81-LB: Novel Microsphere Technology Reducing Injection Site Reaction in the Development of Long-Acting GLP-1 RA Formulation

Microspheres are typically used for long-acting injectable formulation, but often the injection site reactions are reported as side effects. This can reduce patient compliance with medication despite the benefit of reducing the number of administrations. Side effects at the injection site are mostly derived from inflammatory reactions. Therefore, it is necessary to minimize inflammatory reactions for the successful development of long-acting diabetes treatments, including GLP-1 receptor agonists. The purpose of this study is to evaluate the injection site reaction in the placebo, semaglutide and tirzepatide microspheres manufactured using the conventional microsphere technology and to investigate the injection site reaction improvement in the placebo, semaglutide and tirzepatide microspheres manufactured using novel technology by adding anti-inflammatory agent, dexamethasone. Skin samples were collected from the injection site of SD rats on days 3 and 8 after the administration of microspheres with or without dexamethasone. The collected skin was stained with H&E to determine infiltration of inflammatory cells, angiogenesis, and fibrosis and was graded. When microspheres manufactured using the conventional method were subcutaneously administered to rats, infiltration of inflammatory cells and fibrous tissue formation occurred on both days 3 and 8. Higher dexamethasone content in the microsphere showed a tendency for the lesser occurrence of inflammation and greater anti-inflammatory effect in the test group.

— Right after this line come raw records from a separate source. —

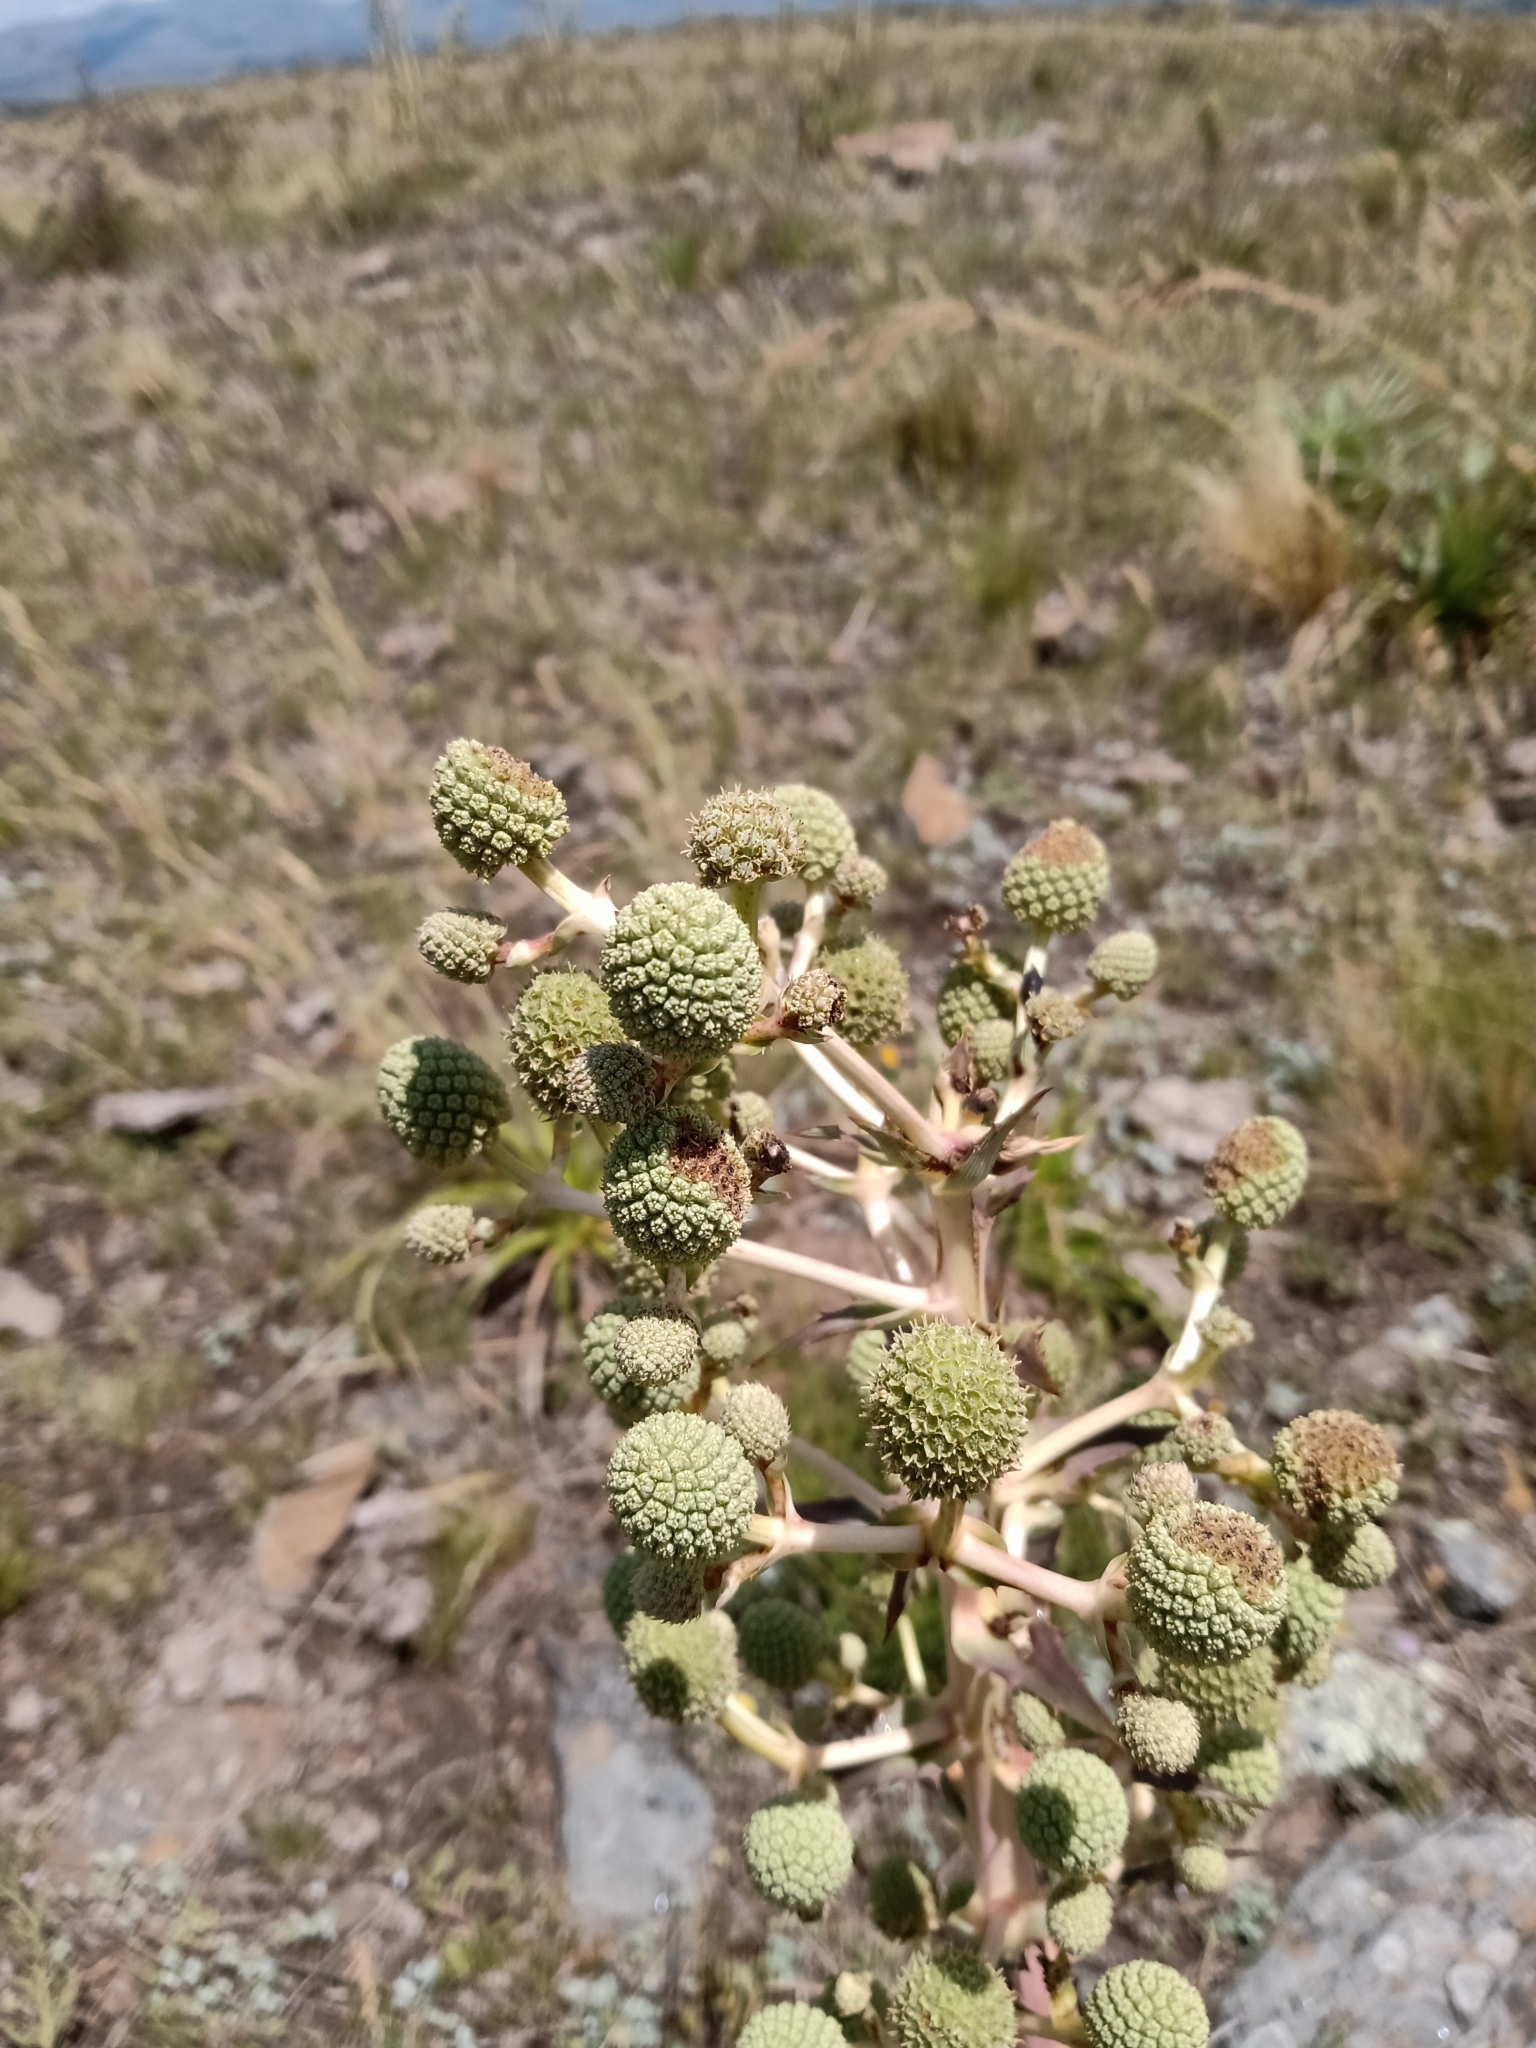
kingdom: Plantae
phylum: Tracheophyta
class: Magnoliopsida
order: Apiales
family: Apiaceae
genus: Eryngium
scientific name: Eryngium humboldtii
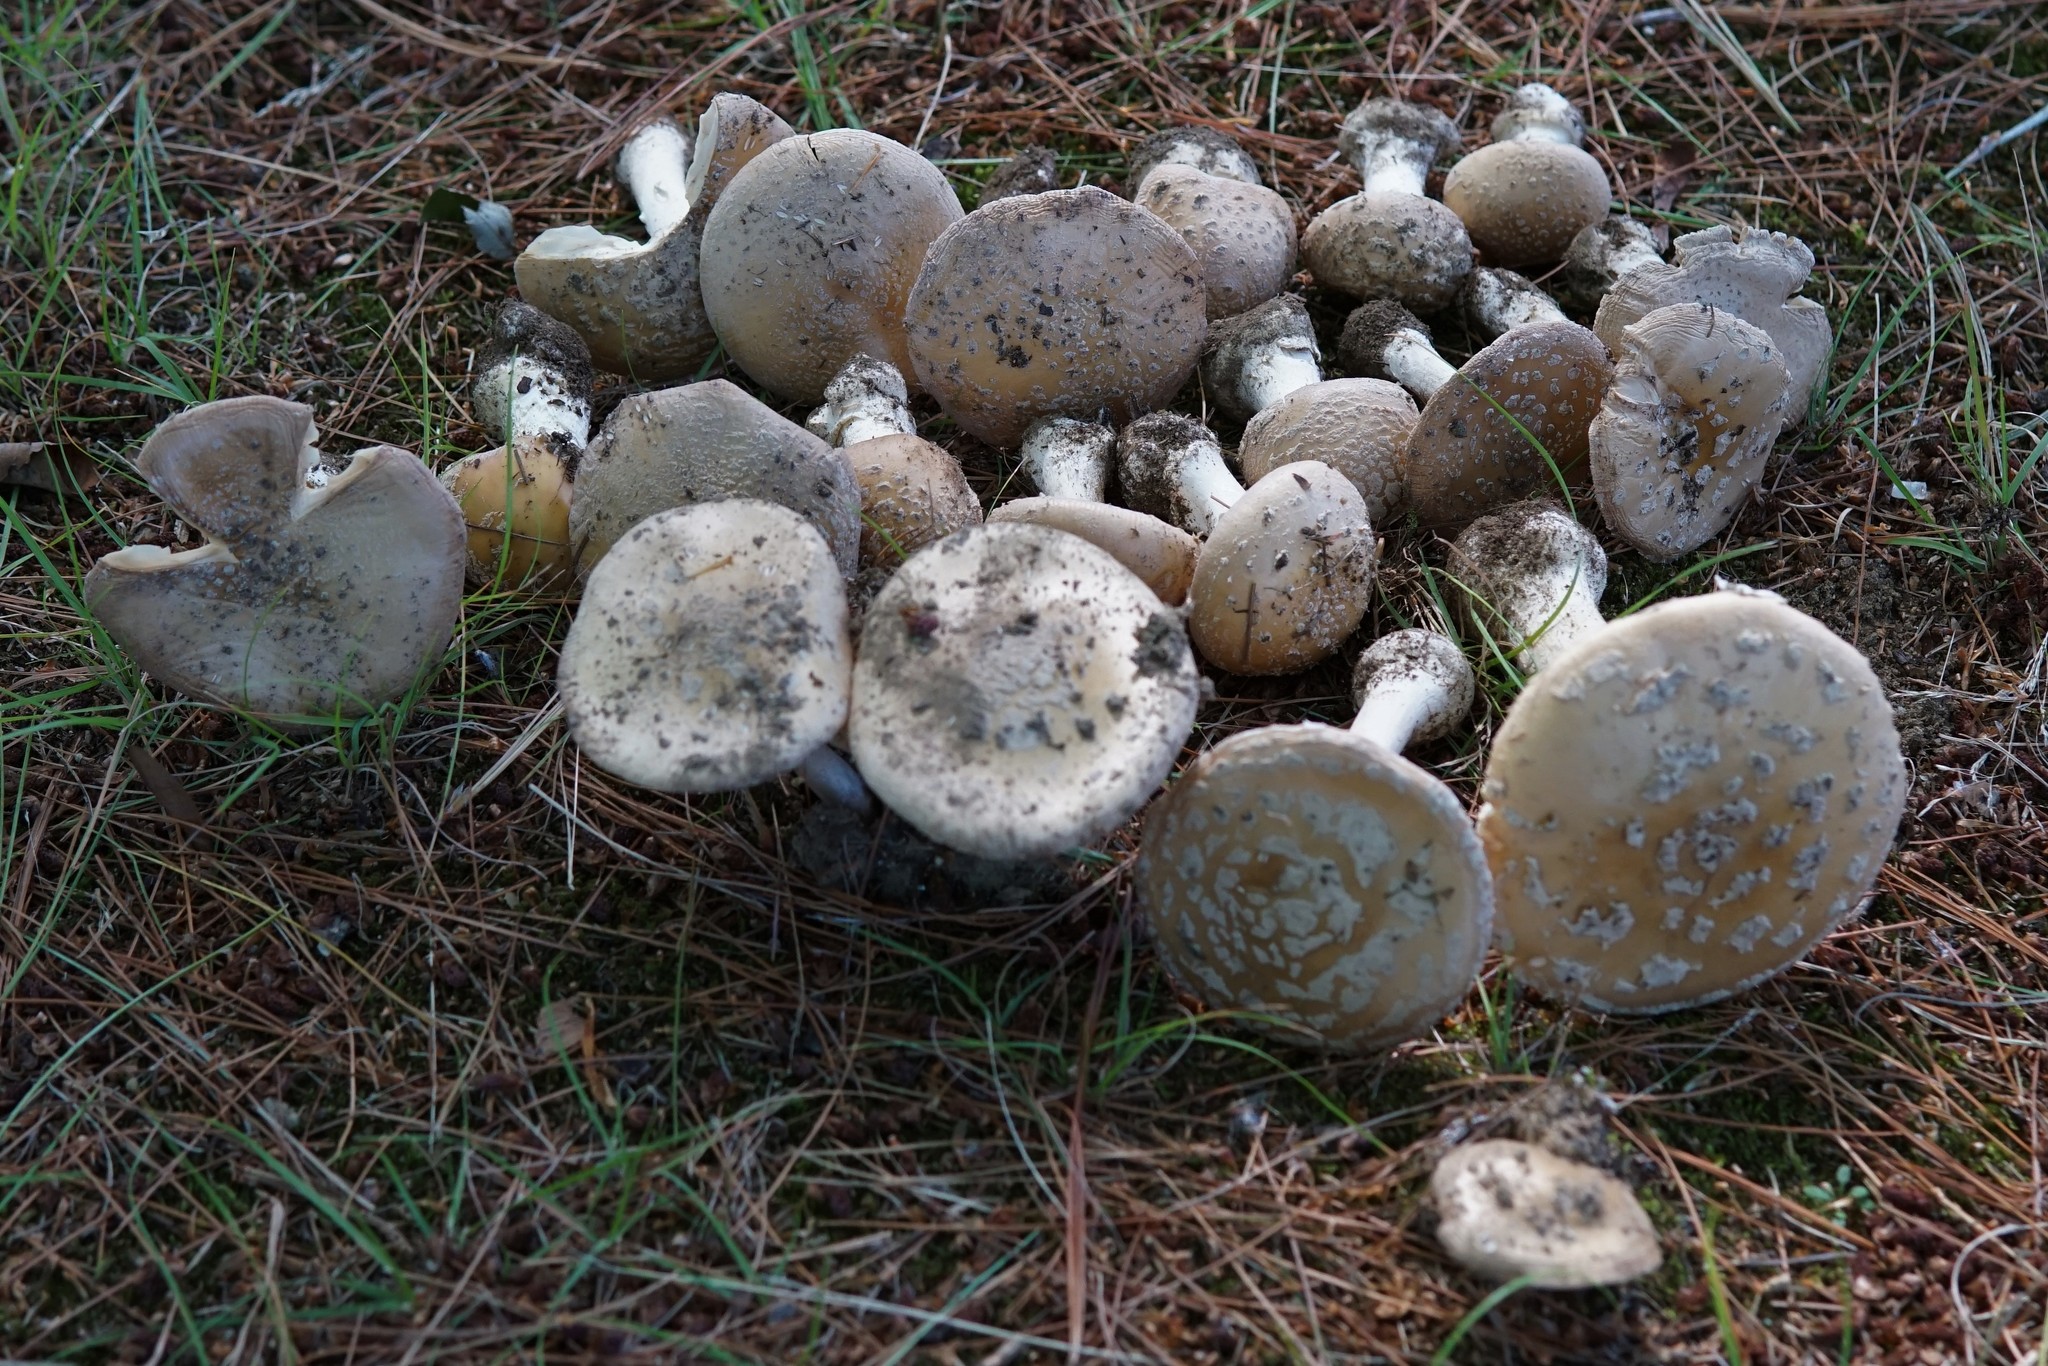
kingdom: Fungi
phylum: Basidiomycota
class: Agaricomycetes
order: Agaricales
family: Amanitaceae
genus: Amanita
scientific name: Amanita crenulata
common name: Poison champagne amanita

Surprisingly, improvement in the injection site reaction for microspheres containing dexamethasone was observed even at systemic dexamethasone concentrations much lower than the therapeutic level.

In conclusion, this novel microsphere containing a small amount of dexamethasone shows potential for the development of a long-acting GLP-1 microsphere injectable for diabetes treatment with reduced injection site reaction.